* [TASK DETAILS] Each record below is to be retyped exactly, with its pictures omitted.

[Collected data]

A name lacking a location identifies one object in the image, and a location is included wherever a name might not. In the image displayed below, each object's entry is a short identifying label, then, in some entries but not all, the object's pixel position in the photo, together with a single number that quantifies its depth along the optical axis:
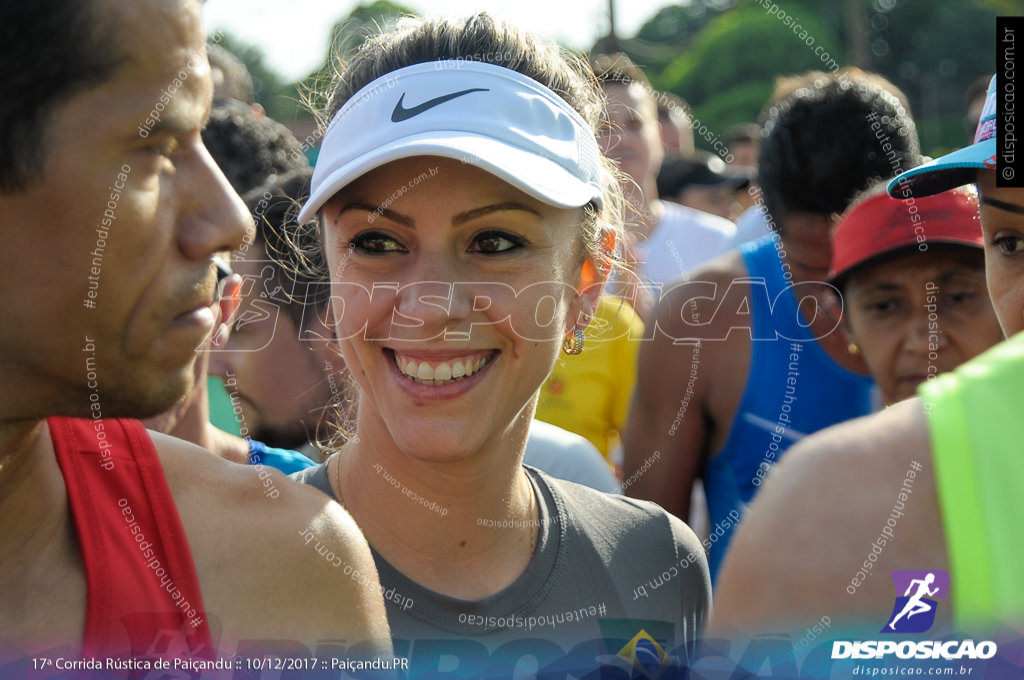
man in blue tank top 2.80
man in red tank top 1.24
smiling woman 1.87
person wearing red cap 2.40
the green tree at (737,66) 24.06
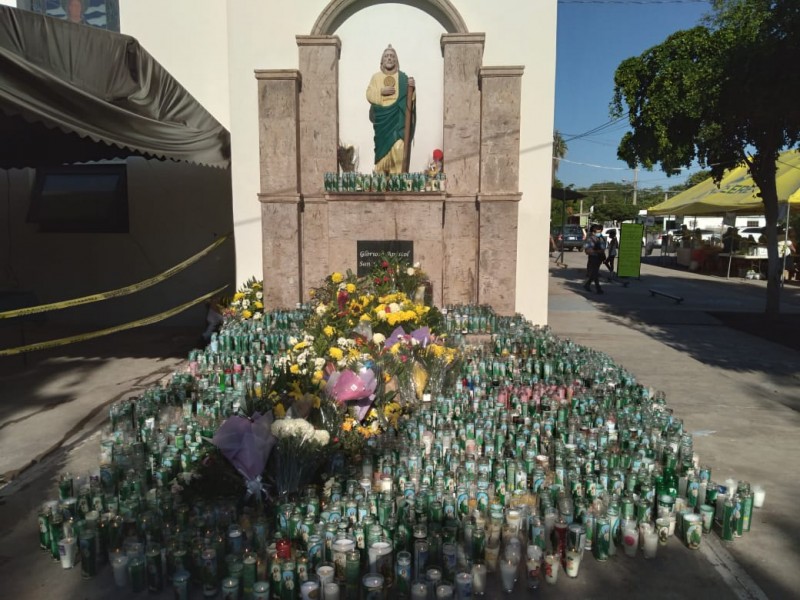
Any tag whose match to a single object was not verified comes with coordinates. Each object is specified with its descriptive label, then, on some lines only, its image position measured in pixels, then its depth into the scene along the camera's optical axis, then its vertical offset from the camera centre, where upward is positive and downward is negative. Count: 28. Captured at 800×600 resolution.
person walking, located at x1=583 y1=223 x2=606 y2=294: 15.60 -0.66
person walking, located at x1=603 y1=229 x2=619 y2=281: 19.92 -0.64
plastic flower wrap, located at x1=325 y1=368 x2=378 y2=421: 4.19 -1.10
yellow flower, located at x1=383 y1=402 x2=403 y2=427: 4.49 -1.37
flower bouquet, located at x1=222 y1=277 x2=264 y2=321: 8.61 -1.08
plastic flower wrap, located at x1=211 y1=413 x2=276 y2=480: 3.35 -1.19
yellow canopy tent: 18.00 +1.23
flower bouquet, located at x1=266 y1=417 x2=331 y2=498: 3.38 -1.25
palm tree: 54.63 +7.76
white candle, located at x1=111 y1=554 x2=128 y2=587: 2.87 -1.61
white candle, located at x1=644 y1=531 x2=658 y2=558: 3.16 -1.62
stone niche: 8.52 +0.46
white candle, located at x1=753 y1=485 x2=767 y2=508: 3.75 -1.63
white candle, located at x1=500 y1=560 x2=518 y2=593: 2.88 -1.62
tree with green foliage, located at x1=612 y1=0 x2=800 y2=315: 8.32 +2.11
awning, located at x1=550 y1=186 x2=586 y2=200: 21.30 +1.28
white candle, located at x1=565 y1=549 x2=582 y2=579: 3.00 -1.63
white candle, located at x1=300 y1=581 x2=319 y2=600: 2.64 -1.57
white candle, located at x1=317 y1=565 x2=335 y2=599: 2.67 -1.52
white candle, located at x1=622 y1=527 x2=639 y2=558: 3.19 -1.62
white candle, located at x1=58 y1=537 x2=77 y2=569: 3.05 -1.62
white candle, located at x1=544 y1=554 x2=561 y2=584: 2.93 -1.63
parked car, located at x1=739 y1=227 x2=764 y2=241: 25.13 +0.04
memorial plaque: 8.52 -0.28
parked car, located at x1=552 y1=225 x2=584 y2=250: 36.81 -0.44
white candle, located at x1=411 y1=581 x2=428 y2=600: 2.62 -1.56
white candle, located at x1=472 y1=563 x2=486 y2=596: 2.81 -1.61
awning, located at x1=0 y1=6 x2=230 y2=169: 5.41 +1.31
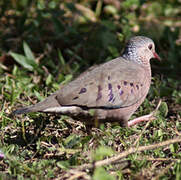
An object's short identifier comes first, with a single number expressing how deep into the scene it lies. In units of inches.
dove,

* [OUTPUT]
A name lacking a location identifies one object in the image, and a location is included wherever a name might not. In the image displayed below, each object's entry is a short identifying label, then, in some entries but not all, the object's pixel position in the photo, together with a single number that quantifies its depth along the optical axis:
man in blue tank top 2.80
man in red tank top 1.24
smiling woman 1.87
person wearing red cap 2.40
the green tree at (737,66) 24.06
Any tag whose match to a single object was not verified comes with coordinates. Each object is specified with its descriptive label, then, on some lines only, its image position measured in pixels, then its depth into the scene along the camera's optical axis, then its vertical offset from the camera centre, where upward is positive and downward is negative. Count: 28. Captured at 800×600 resolution.
person walking, located at x1=583 y1=223 x2=606 y2=294: 15.60 -0.66
person walking, located at x1=603 y1=229 x2=619 y2=281: 19.92 -0.64
plastic flower wrap, located at x1=325 y1=368 x2=378 y2=421: 4.19 -1.10
yellow flower, located at x1=383 y1=402 x2=403 y2=427: 4.49 -1.37
flower bouquet, located at x1=222 y1=277 x2=264 y2=321: 8.61 -1.08
plastic flower wrap, located at x1=211 y1=413 x2=276 y2=480: 3.35 -1.19
yellow canopy tent: 18.00 +1.23
flower bouquet, located at x1=266 y1=417 x2=331 y2=498: 3.38 -1.25
palm tree: 54.63 +7.76
white candle, located at x1=111 y1=554 x2=128 y2=587: 2.87 -1.61
white candle, located at x1=644 y1=531 x2=658 y2=558: 3.16 -1.62
stone niche: 8.52 +0.46
white candle, located at x1=753 y1=485 x2=767 y2=508: 3.75 -1.63
white candle, located at x1=500 y1=560 x2=518 y2=593: 2.88 -1.62
tree with green foliage, located at x1=612 y1=0 x2=800 y2=315: 8.32 +2.11
awning, located at x1=550 y1=186 x2=586 y2=200: 21.30 +1.28
white candle, located at x1=565 y1=549 x2=582 y2=579: 3.00 -1.63
white candle, located at x1=300 y1=581 x2=319 y2=600: 2.64 -1.57
white candle, located at x1=317 y1=565 x2=335 y2=599: 2.67 -1.52
white candle, located at x1=622 y1=527 x2=639 y2=558: 3.19 -1.62
white candle, located at x1=58 y1=537 x2=77 y2=569: 3.05 -1.62
white candle, located at x1=544 y1=554 x2=561 y2=584: 2.93 -1.63
parked car, located at x1=739 y1=227 x2=764 y2=241: 25.13 +0.04
memorial plaque: 8.52 -0.28
parked car, located at x1=552 y1=225 x2=584 y2=250: 36.81 -0.44
white candle, located at x1=411 y1=581 x2=428 y2=600: 2.62 -1.56
white candle, located at x1=472 y1=563 x2=486 y2=596: 2.81 -1.61
awning, located at x1=0 y1=6 x2=230 y2=169: 5.41 +1.31
An object's short identifier comes first, with a single number expressing how deep into the scene it lies. In units of inches.
dove,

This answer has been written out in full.